_REQUIRED ACTION_: Scan the records below and say how many lines include the word "België", giving no other text.

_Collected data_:
————————

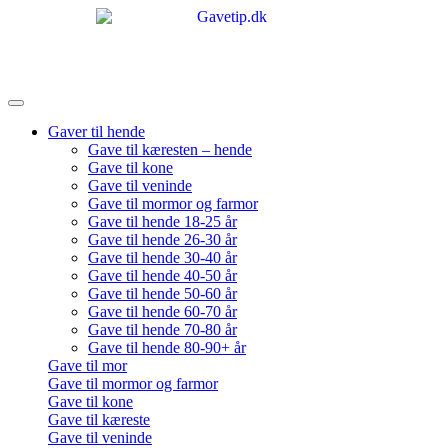
Gaver til hende
Gave til kæresten – hende
Gave til kone
Gave til veninde
Gave til mormor og farmor
Gave til hende 18-25 år
Gave til hende 26-30 år
Gave til hende 30-40 år
Gave til hende 40-50 år
Gave til hende 50-60 år
Gave til hende 60-70 år
Gave til hende 70-80 år
Gave til hende 80-90+ år
Gave til mor
Gave til mormor og farmor
Gave til kone
Gave til kæreste
Gave til veninde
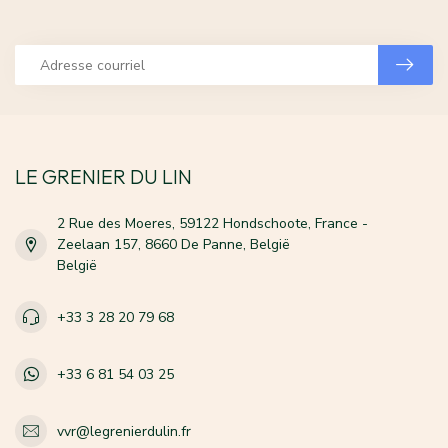
LE GRENIER DU LIN
2 Rue des Moeres, 59122 Hondschoote, France -
Zeelaan 157, 8660 De Panne, België
België
+33 3 28 20 79 68
+33 6 81 54 03 25
vvr@legrenierdulin.fr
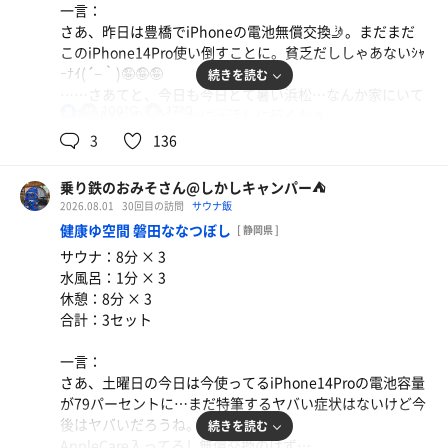
（・３・）アルェー……サウナが温い🫠
一言：
ありがたく駐車場ゲッツしたので昼はいいもの食えそう🤤
温度計🌡見たら80℃…までぃ‎( ꒪⌓꒪)…これは上段かストー
さあ、昨日は豊橋でiPhoneの電池無償交換🤳。まだまだ
🤤🤤
ブ前じゃないとアカンね…
このiPhone14Pro使い倒すことに。貧乏だししゃあないｼｬ
ｰﾅｲ(´−｀)🤪🤪🤪
続きを読む
で、2階に上がってチェックイン。ラストの1時間券を使っ
なので今日はストーブ前を陣取ってルーチンワークの8分3
……さあてと、今日も今日とて暑い浜松…なんか家にいて
てショートサウナをいただきましょう🤪
セット。
100℃
17℃
男
も暇MAXなのでどこかに🈂️活しに行くかぁ。
う〜ん、ロスは最低限だったけど今日は100℃サウナを2施
3
136
おお、今日の太陽️☀️サウナはメタクソ熱いなぁ(褒め言葉)
設回ったのもあってちょっと物足りないかなぁ…
あ、そういえば草薙のアソコの1時間券がまだあるやん🤣
105℃🌡であの湿度はやばたにえん💦
ならば清水まで行こう。
しかもちょうどオートロウリュのタイミングにあたってパ
乗り鉄のおみそさん@しかしキャンパー⛺
風呂上がりは持参したミネラル麦茶でフィニッシュ🚀
けど、せっかくならば昼メッシも食べたいし🤤
ンカールーバーから熱風が。あちぃι(´Д｀υ)ｱﾂｨｰ。タマラ
2026.08.01
30回目の訪問
サウナ飯
ンチ会長🥵
健康ゆ空間 磐田ななつぼし
[ 静岡県 ]
でも朝風呂イキたいねー🤔
サウナ：8分 × 3
と、言うわけで軽い朝メッシを自宅で食べたらウチを出発
今日はこちらを8分2セット。サウナ室はほぼ2人。めっち
水風呂：1分 × 3
🚗💨＜ｳｯﾋｮｵｵｵｱｱｱ!!!
ゃ快適丸。
休憩：8分 × 3
下道レーシングで1号線のバイパスをひたすら東へ。大井
で、月🌙サウナもね。月サウナは90℃ながらもこちらもか
合計：3セット
川を渡ったら藤枝市。さらに街の方に走れば焼津市。
なり熱いι(´Д｀υ)ｱﾂｨｰ
とうちゃこしたのは笑福亭鶴瓶…ちゃう、笑福の湯♨️🤣
時間の都合でこちらは8分1セット。
一言：
これでルーチンワークの8分3セットが完了(*`･ω･)ゞ
さあ、土曜日の今日は今使ってるiPhone14Proの電池容量
到着時間は、7時過ぎ。朝風呂時間ですね♨️
いやいや、マジで最煌ですわぁ( ・∇・)
が79パーセントに…まだ特筆するヤバい症状はないけど今
しかし……休日朝風呂1000えーん…安くないなぁ(´・ω・
後はヤバいだろうね。
続きを読む
｀)
さて、昼メシ食べて帰ろ。やっぱり最煌ラーメンかなぁ…
AppleCare入ってるし無償交換のはず…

————————

_FINAL ANSWER_: 2